Write out the text that accompanies each of the entries below word for word, keeping every line as it appears. Leave the pictures out of your answer.

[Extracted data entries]
Segment Open
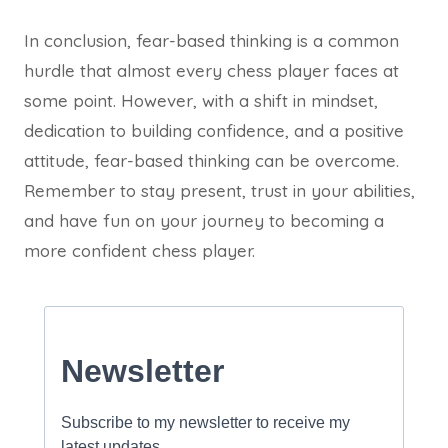
In conclusion, fear-based thinking is a common
hurdle that almost every chess player faces at
some point. However, with a shift in mindset,
dedication to building confidence, and a positive
attitude, fear-based thinking can be overcome.
Remember to stay present, trust in your abilities,
and have fun on your journey to becoming a
more confident chess player.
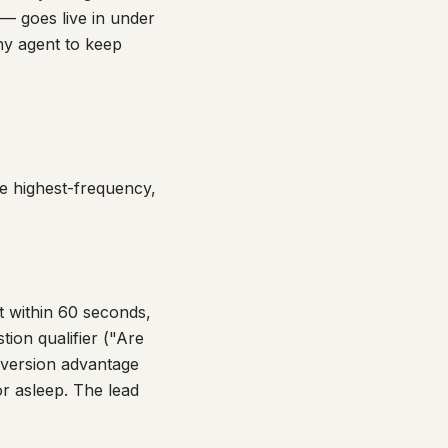
 — goes live in under
ny agent to keep
he highest-frequency,
 within 60 seconds,
ion qualifier ("Are
onversion advantage
or asleep. The lead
Segment Closed
- Exercise solution -
In conclusion, fear-based thinking is a common
hurdle that almost every chess player faces at
some point. However, with a shift in mindset,
dedication to building confidence, and a positive
attitude, fear-based thinking can be overcome.
Remember to stay present, trust in your abilities,
and have fun on your journey to becoming a
more confident chess player.
 — goes live in under
ny agent to keep
he highest-frequency,
 within 60 seconds,
ion qualifier ("Are
onversion advantage
or asleep. The lead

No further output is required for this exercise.